In the opening chapter of The Sniper Mind I recount a scene where an SAS veteran known as Foxy, recounting his experience of a long firefight recalls how, lying in a ditch with bullets flying overhead “…wanted to be back at home, as a kid again, with my mum.”
The mental response of a brain experiencing acute stress is often one that leads it to abdicate responsibility and seek the comfort that’s associated with being a child. Children have next to no agency. All the decisions are made for them, they are guided in their thoughts and behavior in exchange for being cared for by parental figures.
Because this is one of our first experiences of the world we may outgrow it as we get older but we don’t, apparently, grow out of it. At least not without effort. In The Sniper Mind I drew on hundreds of interviews with Special Ops soldiers and neuroscientists to better understand this phenomenon. The fact that such apparent ‘supermen’ as Special Ops soldiers and snipers experience this state of abdicated responsibility fascinated me and made me curious on what they did to overcome it.
Some would say that such a willingness and mental ability for the brain to revert to this child-like state is not beneficial and they’d be right in most contexts, a firefight being one of them and any other inherently stressful situation being another. Yet, the brain only develops and then retains skillsets that confer some evolutionary advantage. This case is no exception to the rule.
Focus, Flow and Abdicated Responsibility
A responsible brain, an adult brain, is always switched on. It is situationally aware, analytical and goal-orientated. It aims to take us from the ‘here’ of the present to the ‘there’ of the future we seek through actions that have desirable effects.
Such a brain prepares, plans, decides and acts.
We all have such a brain. But we don’t all have such a brain all the time. And there are times when in order to perform the actions necessary the brain we have needs to be free from all distractions and fears. We’ve all seen children become so absorbed in their actions that they forget where they are and, seemingly at times, who they are.
As adults we’re aware of our agency. We remember who we are. And we worry about the future. Being able to set aside these worries, to ‘forget’ what troubles us and what problems we may face in the future and simply become hyper-focused in the moment, what we usually call achieving ‘a state of flow’ requires exactly this conscious abdication of responsibility.
The Adult Brain
Not every problem we face requires a state of flow. As illustrated by my opening paragraph the brain seeks escape however by abdicating responsibility. To paraphrase a popular phrase “when the going gets tough we all revert to being a child”. That bit is normal. It’s what we do next that defines us.
Self-awareness means that we realize a normal response of temporary abdicated responsibility to an exceptional stress load needn’t be its defining moment. We have to be able to acknowledge, accept and respond. This is where adults are different from children.

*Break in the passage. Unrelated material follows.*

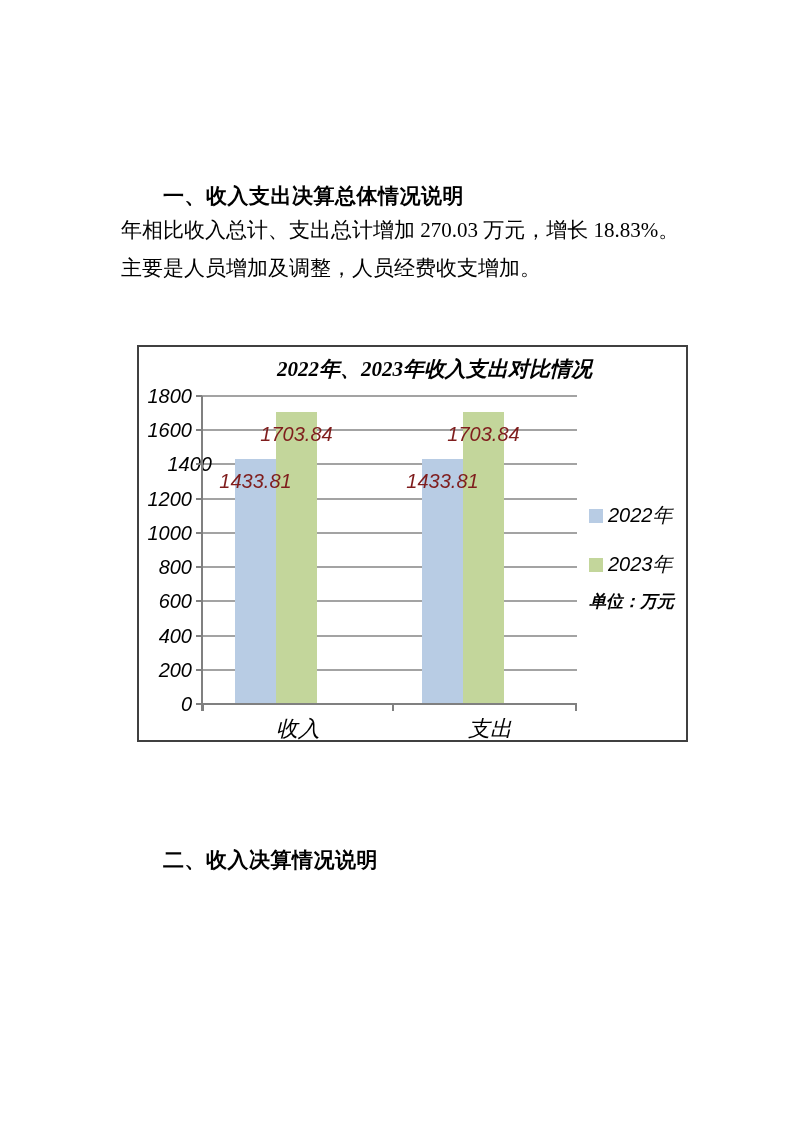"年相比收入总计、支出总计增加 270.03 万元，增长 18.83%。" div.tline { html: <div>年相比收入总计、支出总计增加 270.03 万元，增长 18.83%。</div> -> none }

Children feel helpless, incapable and often have no real sense of their own agency. They feel the same things adults do, just as intensely, but being unable to process, analyze and plan their way out of a situation they resort to tantrums, yelling and acting out. Adults who are trapped by the abdicated responsibility response essentially revert to child-like behavior. In the place of mummy and daddy coming to save them they are wait for a deux ex machina intervention from some outside agency: the divine, luck, chance, fate or the universe.
Adults who can act like adults have a deeper sense of their own agency. They understand that their fate is in their hands. Their decisions are guided by their choices and their choices determine their life. So they act differently. They:
- acknowledge the situation they are in
- understand helplessness and frustration are temporary
- analyze their options
- plan their actions
- act with consequences in mind
As a result they also enjoy greater self-control and emotional regulation, especially during moments of experienced stress.
Granted, growing up is hard. Even as grown-ups we all want someone to take care of us, to tell us things are going to be OK, to ‘save’ us from the sense of fear and uncertainty we have. The fact is that, right now, the world around us appears more chaotic than ever and more complex than anything we’ve encountered before. It is up to us to step into the moment and behave like adults.